Geteilt wird alles, immer
In Deutschland hatte jeder seinen Teller. Hier steht alles in der Mitte, und jeder nimmt sich, was er mag. Diese eine Sache hat meinen Blick verändert. Essen ist gemeinsam, nicht aufgeteilt. Wer zuerst nimmt, wer wem nachlegt, wer das beste Stück bekommt, all das hat eine Bedeutung, die ich erst nach und nach gelesen habe.
Es wird auch nie nur für die gekocht, die da sind. Es ist immer etwas mehr, falls jemand vorbeikommt. Diese Selbstverständlichkeit von Gastfreundschaft steckt in jeder Mahlzeit. Niemand soll hungrig gehen, niemand wird abgewiesen.
Essen als Liebessprache
Dao zeigt ihre Zuneigung über Essen. Wenn sie mir etwas kocht, das sie weiß, dass ich es mag, sagt sie nicht viel, aber es ist eine Liebeserklärung. Ihre Mutter ist genauso. Ein gefüllter Teller ist hier oft mehr wert als ein langes Gespräch über Gefühle, das es in dieser Form ohnehin selten gibt.

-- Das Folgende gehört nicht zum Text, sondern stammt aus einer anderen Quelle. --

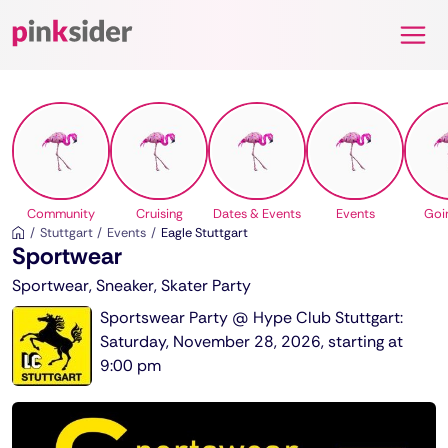
Pinksider
Community
Cruising
Dates & Events
Events
Goi
Stuttgart
Events
Eagle Stuttgart
Sportwear
Sportwear, Sneaker, Skater Party
Sportswear Party @ Hype Club Stuttgart:
Saturday, November 28, 2026, starting at
9:00 pm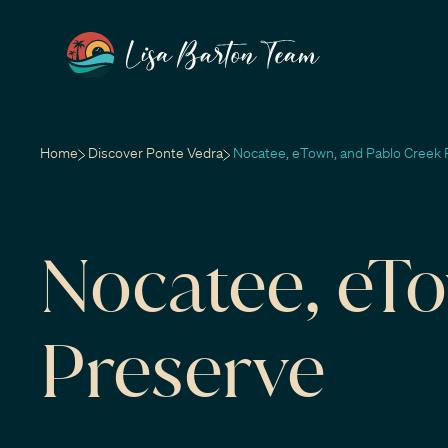
Home
Discover Ponte Vedra
Nocatee, eTown, and Pablo Creek 
Nocatee, eT
Preserve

Ich habe gelernt, das anzunehmen und zurückzugeben. Mitbringen, anbieten, mitkochen, auch wenn meine Versuche in der Isaan-Küche oft belächelt werden. Es geht nicht um Perfektion, sondern um die Geste.
Heute weiß ich: Wer im Isaan dazugehören will, muss am Tisch dazugehören. Nicht als Gast, der bedient wird, sondern als jemand, der teilt, aufträgt, anbietet. Essen ist hier die Bühne, auf der Familie stattfindet. Ich habe lange gebraucht, um das zu sehen, aber seit ich es sehe, schmeckt jede Mahlzeit bei Daos Familie nach mehr als nur nach Reis und Som Tam. Sie schmeckt nach Zugehörigkeit.